October 01, 2000|By Susan Reimer
THE PHRASE "gender wars" was first used to describe the skir-mishes between men and women that followed the libera-tion of one of the combatants.
It is one of those snappy media expressions that shows up everywhere until it is worn out. So it is not surprising that it has been applied to the education of boys and girls. It conjures a picture of our children bloodying each others' noses in the playground over the right to re-enter the classroom.

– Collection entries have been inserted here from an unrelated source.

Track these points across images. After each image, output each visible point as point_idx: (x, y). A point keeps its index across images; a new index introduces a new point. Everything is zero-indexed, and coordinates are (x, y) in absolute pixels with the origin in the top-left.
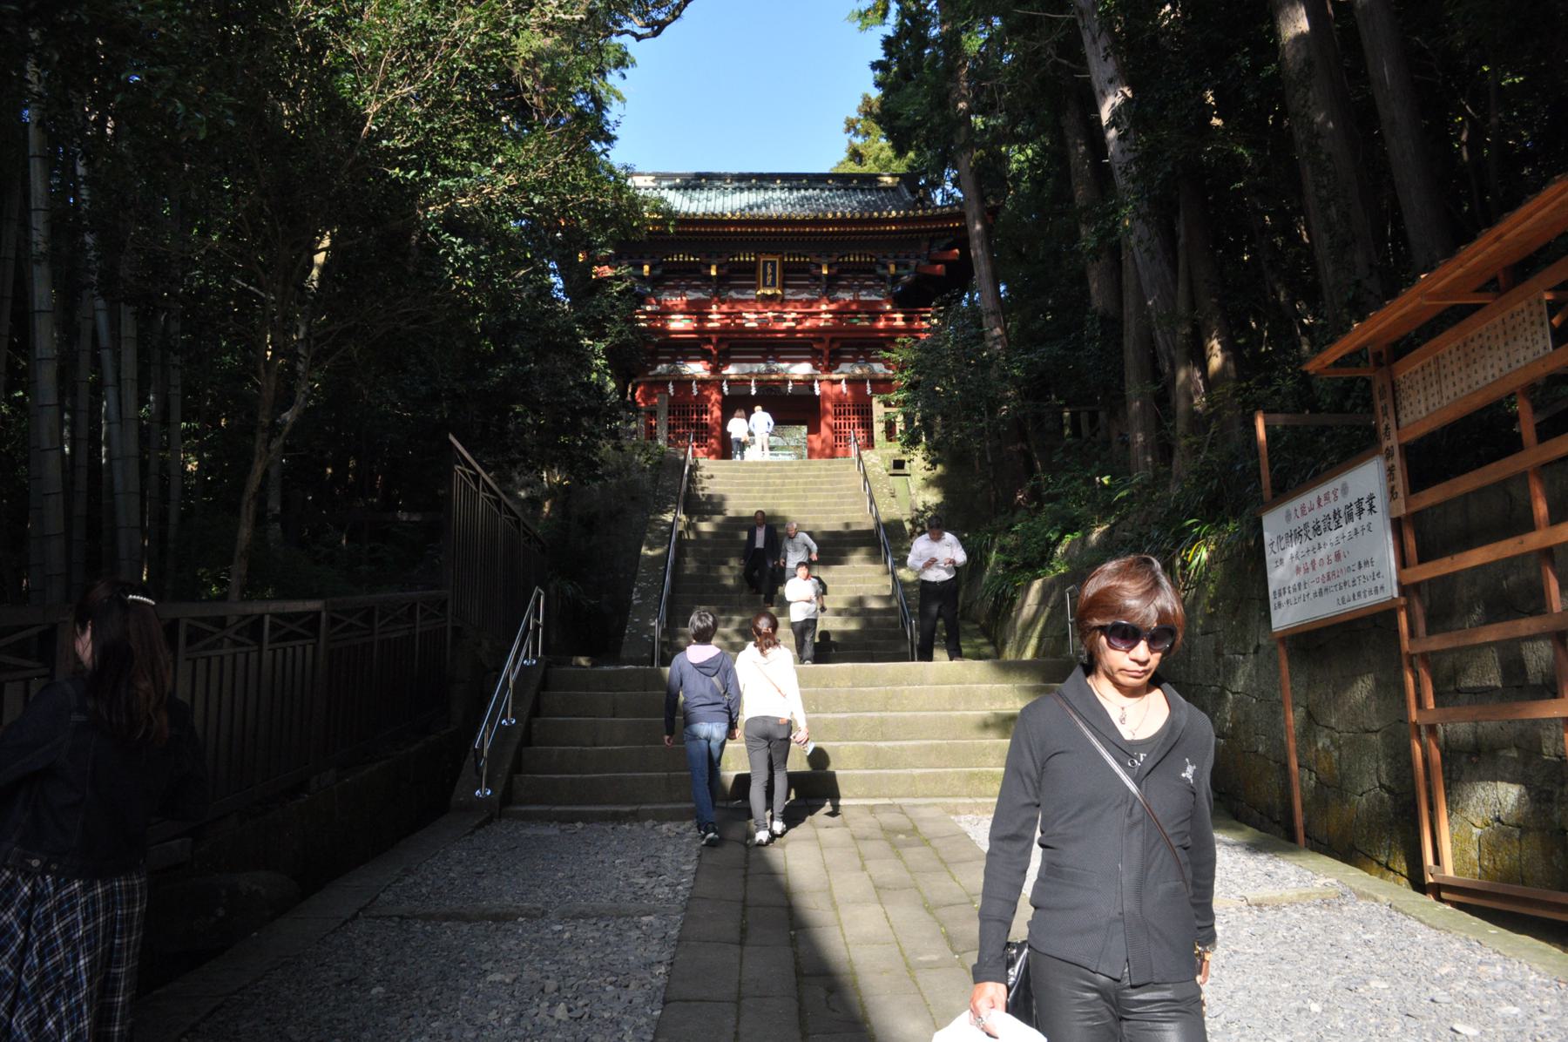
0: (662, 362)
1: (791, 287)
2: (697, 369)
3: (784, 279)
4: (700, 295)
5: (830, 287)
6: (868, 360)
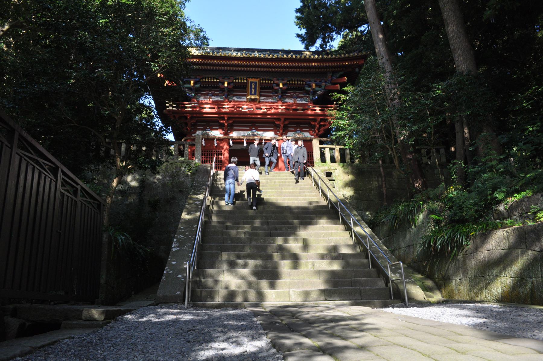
0: (199, 129)
1: (264, 96)
2: (217, 133)
3: (261, 92)
4: (219, 99)
5: (283, 95)
6: (302, 131)
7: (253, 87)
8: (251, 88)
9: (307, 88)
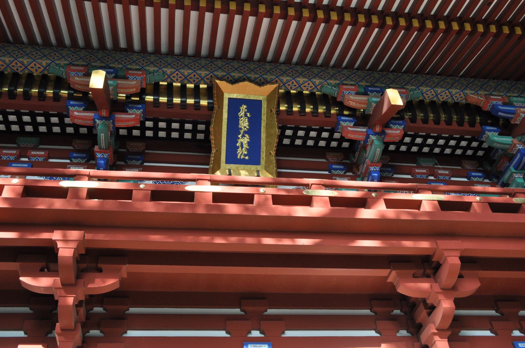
7: (244, 124)
9: (494, 137)
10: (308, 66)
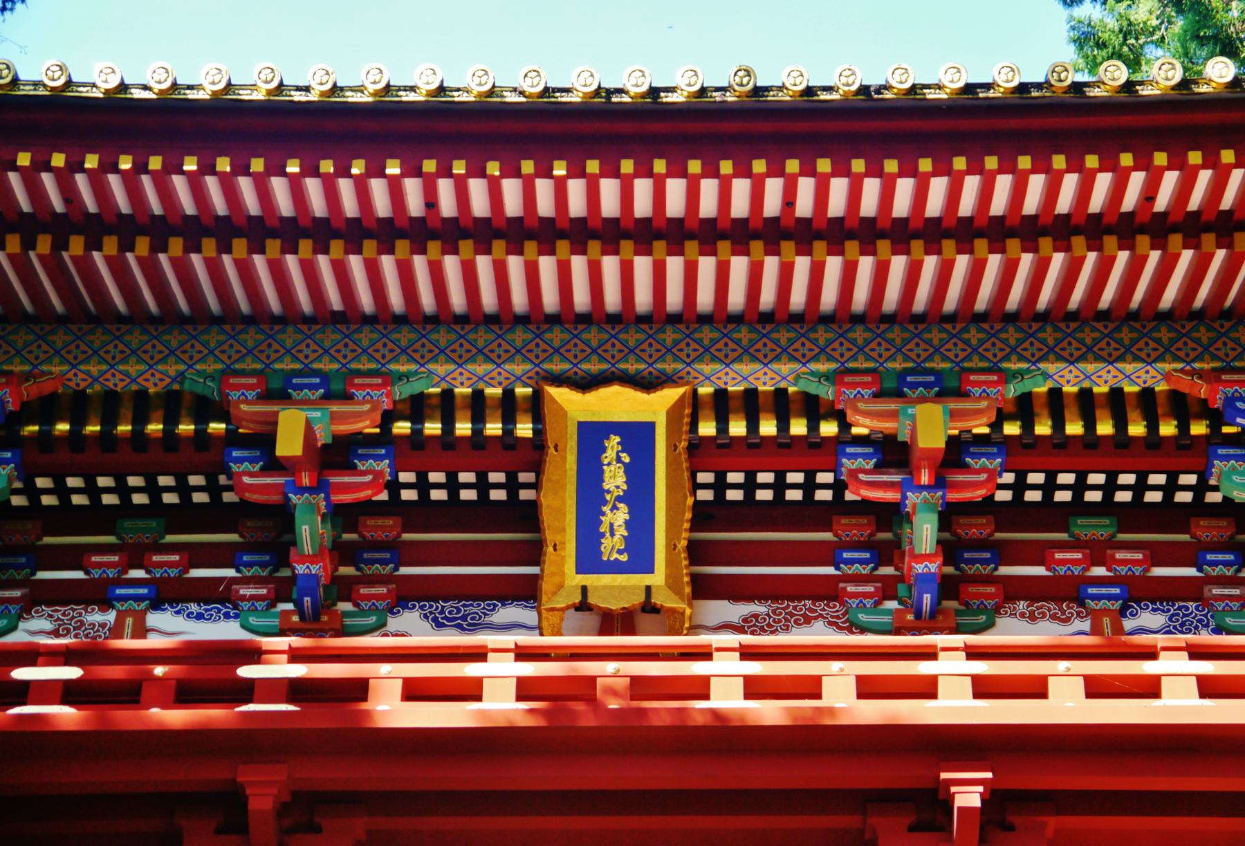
7: (615, 479)
8: (591, 497)
10: (765, 327)
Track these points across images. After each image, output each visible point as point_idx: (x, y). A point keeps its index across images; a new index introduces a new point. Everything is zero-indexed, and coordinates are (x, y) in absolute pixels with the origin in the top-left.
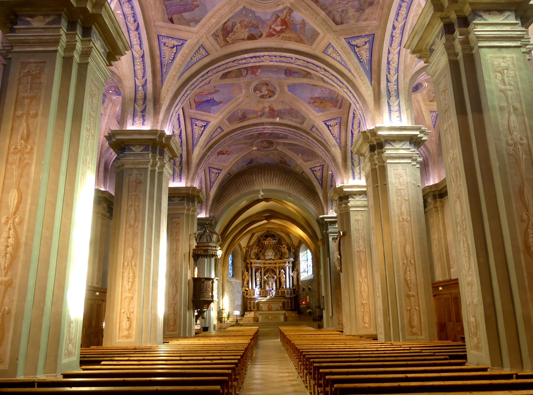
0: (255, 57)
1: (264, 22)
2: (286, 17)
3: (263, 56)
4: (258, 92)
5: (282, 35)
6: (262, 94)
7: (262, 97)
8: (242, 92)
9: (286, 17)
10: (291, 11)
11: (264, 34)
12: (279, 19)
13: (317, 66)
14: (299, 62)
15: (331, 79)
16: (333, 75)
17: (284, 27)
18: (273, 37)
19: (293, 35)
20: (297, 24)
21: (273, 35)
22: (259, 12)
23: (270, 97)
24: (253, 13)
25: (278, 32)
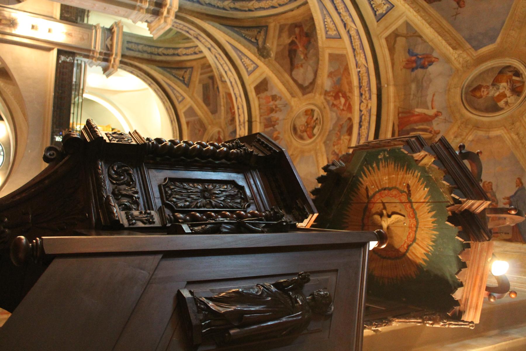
0: (361, 121)
1: (339, 119)
2: (332, 96)
3: (361, 111)
4: (501, 104)
5: (348, 94)
6: (508, 93)
7: (517, 91)
8: (497, 137)
9: (332, 96)
10: (326, 93)
11: (349, 115)
12: (335, 102)
13: (350, 37)
14: (361, 60)
15: (347, 10)
16: (339, 14)
17: (341, 95)
18: (351, 103)
19: (345, 81)
20: (334, 81)
21: (350, 104)
22: (329, 126)
23: (517, 73)
24: (330, 132)
25: (346, 100)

In 1992, the American Association of University Women released a landmark report, "How Schools Shortchange Girls," on gender bias in education. At about the same time, Harvard's Carol Gilligan wrote that the social sciences have historically described the development of girls as if they were flawed boys.
That was the first salvo in the battle, and the other side fired back, most recently with Christina Hoff Sommer's "The War Against Boys: How Misguided Feminism Is Harming Our Young Men." She argues that education is trying to break the spirit of boys and make them more like girls.
Recently, the AAUW gathered several experts on boys and girls around a peace table in Washington. The panel included, among others, Susan Bailey of the Wellesley Center for Research on Women, who wrote that watershed AAUW report; Lynn Phillips, author of "The Girls Report"; and James Garbarino of Cornell, William Pollack of Harvard and Michael Kimmel of SUNY-Stony Brook, who have studied and written about the development of boys.
However loud the disagreements might have been behind closed doors, the experts -- all of whom have been frustrated by the media's sound-bite reporting of their scholarship -- were all smiles when they emerged.
In a charming irony, Barrie Thorne of the University of California, whose specialty is researching the behavior of children on the playground, was given the job of summarizing their spirited discussions.
The panel agreed, she said, that it is wrong to assume that advancing the needs of girls must necessarily come at the expense of boys. "It is not a zero-sum game," she said. "A better way to understand it is that there are multiple problems in the education of girls and boys that need to be addressed simultaneously."
It is also wrong, the panel agreed, to portray boys and girls as separate and homogeneous groups. Their characteristics and their difficulties are similar, and they overlap. And their problems are often shaped more by economics, race, age, disability, language or athletic ability than they are by sex.
"Each child is located in a complex field of differences," she said.
And it is unfair to characterize either boys or girls as members of an "at-risk population," she said. It is not the children who are "toxic" or "at-risk," it is the environment from which they come.
"The problems of children are complicated," said Thorne. "Issues of gender and gender equity are not either-or. They are not a matter of homogeneity or group pathology."
Finally, Thorne made the emphatic point that it is the adults who have created these labels for children, who have stereotyped them and who have arranged their education around those stereotypes. Therefore, it is up to the adults to fix it.
Adults will have to manage the limited resources of education to reduce the gaps between groups of children while increasing the achievement of both.
It won't be easy to do. But it is the adults who started this war, and we have caught the kids in the middle.